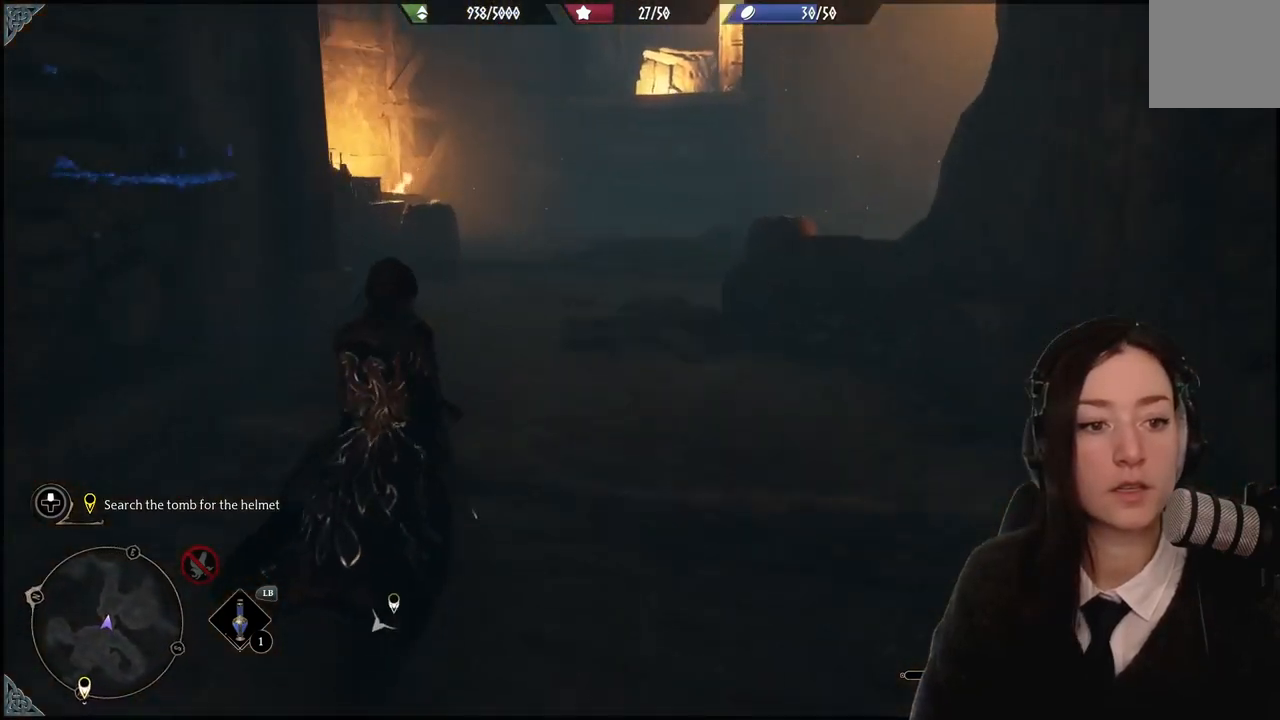
{"dt_ms": 501, "buttons": [], "left_stick": "up", "right_stick": "down-left", "events": [[134, "left_stick", "up"], [468, "right_stick", "down-left"]]}
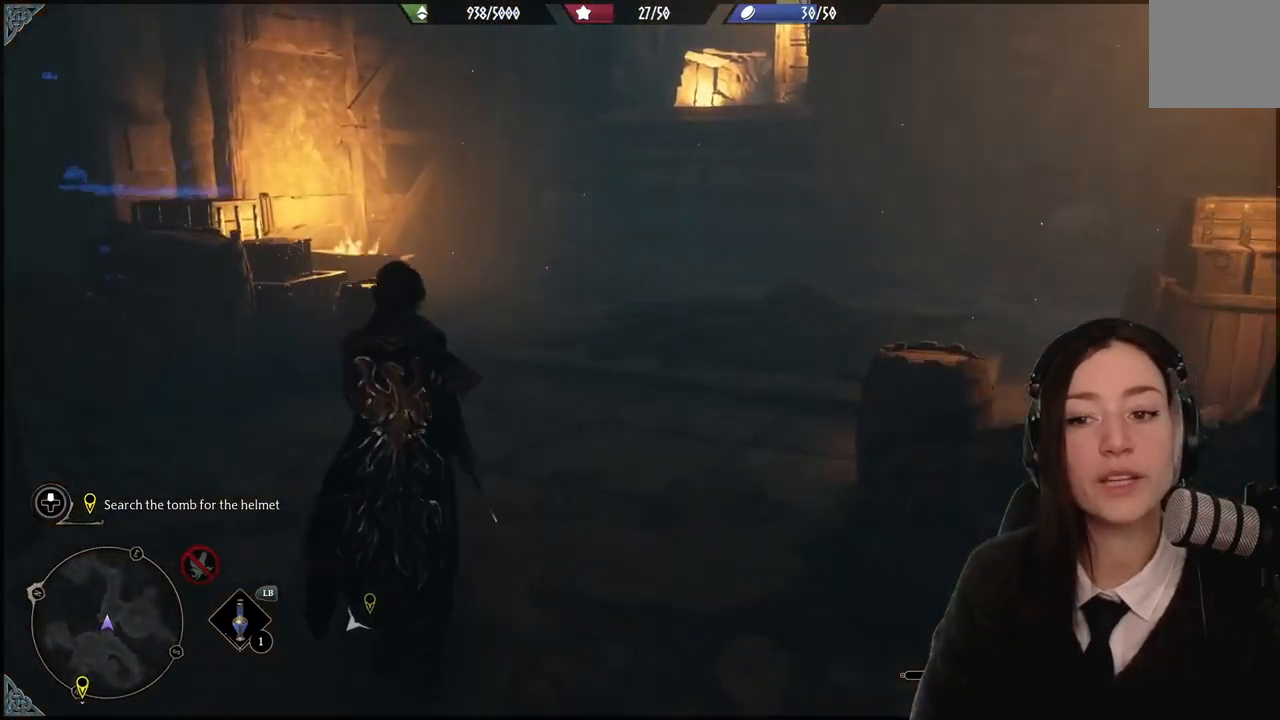
{"dt_ms": 501, "buttons": [], "left_stick": "center", "right_stick": "right", "events": [[100, "right_stick", "center"], [133, "left_stick", "center"], [434, "right_stick", "right"]]}
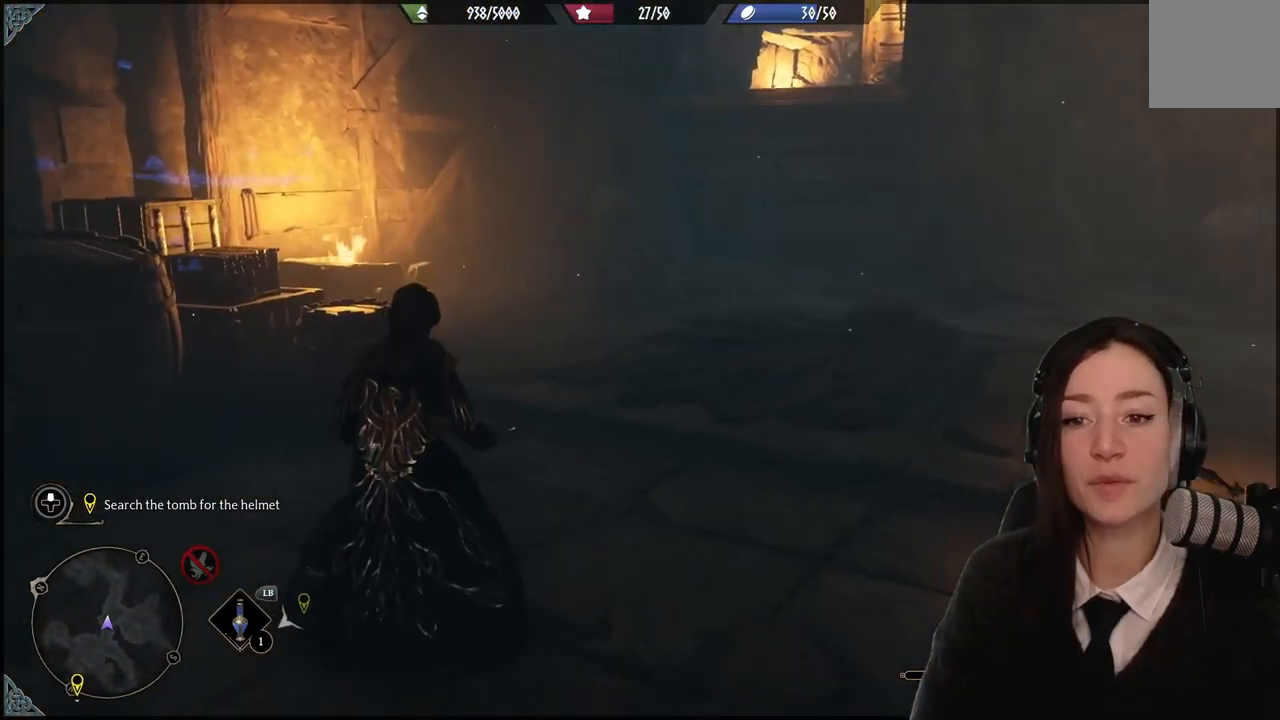
{"dt_ms": 500, "buttons": [], "left_stick": "up-left", "right_stick": "center", "events": [[367, "right_stick", "center"], [467, "left_stick", "up-left"]]}
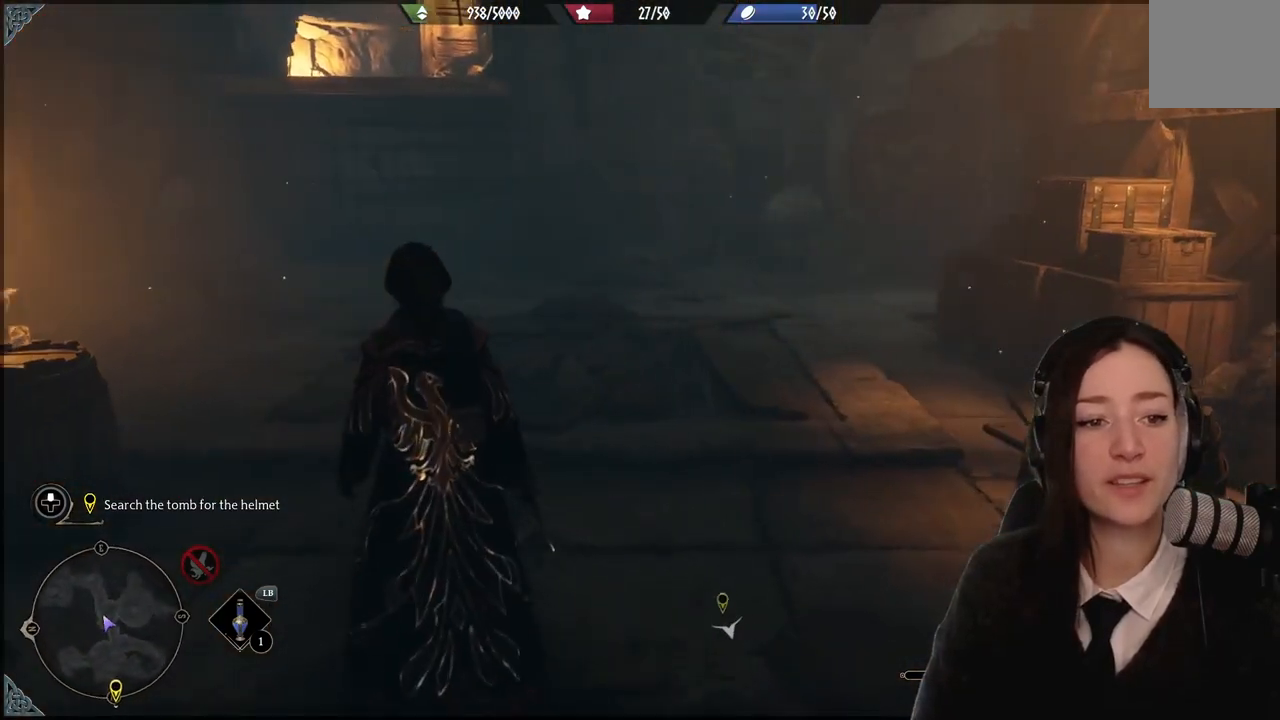
{"dt_ms": 500, "buttons": [], "left_stick": "center", "right_stick": "right", "events": [[434, "left_stick", "center"], [434, "right_stick", "right"]]}
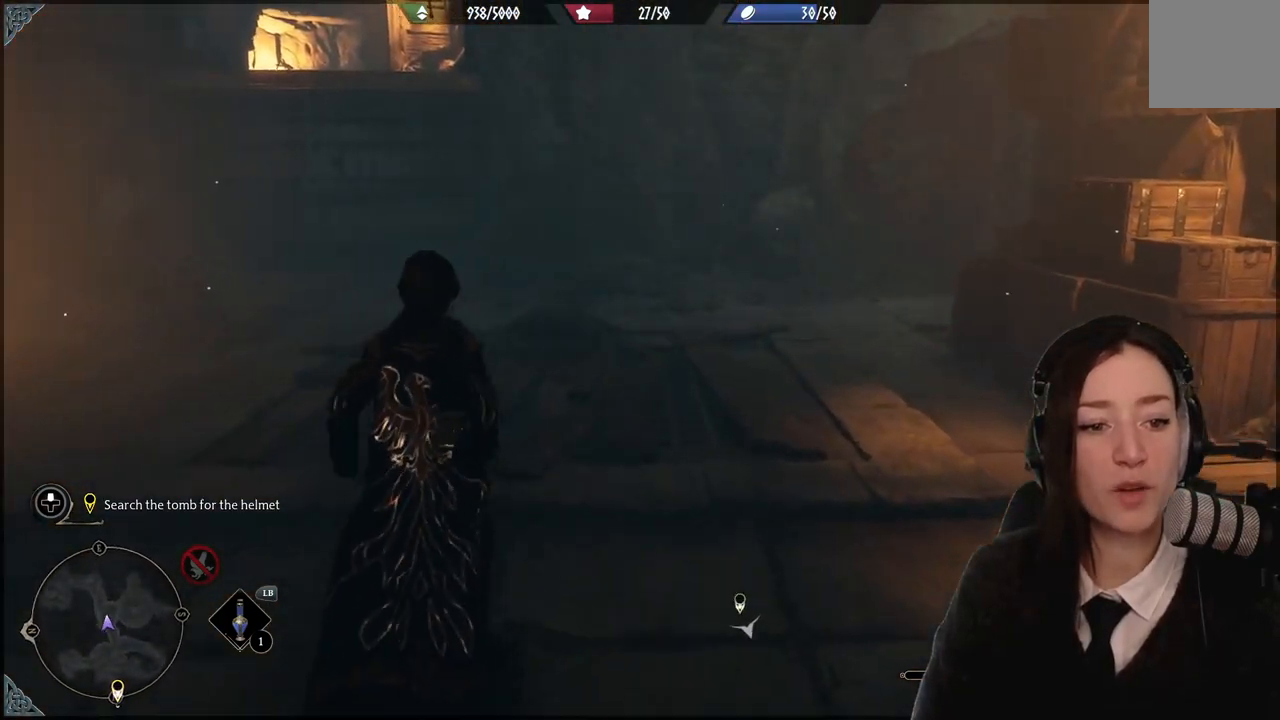
{"dt_ms": 501, "buttons": [], "left_stick": "center", "right_stick": "center", "events": [[334, "right_stick", "center"]]}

####

Set down the complete material exactly, but do not include the images.

Finished exercise:
{"dt_ms": 501, "buttons": [], "left_stick": "up", "right_stick": "down-left", "events": [[134, "left_stick", "up"], [468, "right_stick", "down-left"]]}
{"dt_ms": 501, "buttons": [], "left_stick": "center", "right_stick": "right", "events": [[100, "right_stick", "center"], [133, "left_stick", "center"], [434, "right_stick", "right"]]}
{"dt_ms": 500, "buttons": [], "left_stick": "up-left", "right_stick": "center", "events": [[367, "right_stick", "center"], [467, "left_stick", "up-left"]]}
{"dt_ms": 500, "buttons": [], "left_stick": "center", "right_stick": "right", "events": [[434, "left_stick", "center"], [434, "right_stick", "right"]]}
{"dt_ms": 501, "buttons": [], "left_stick": "center", "right_stick": "center", "events": [[334, "right_stick", "center"]]}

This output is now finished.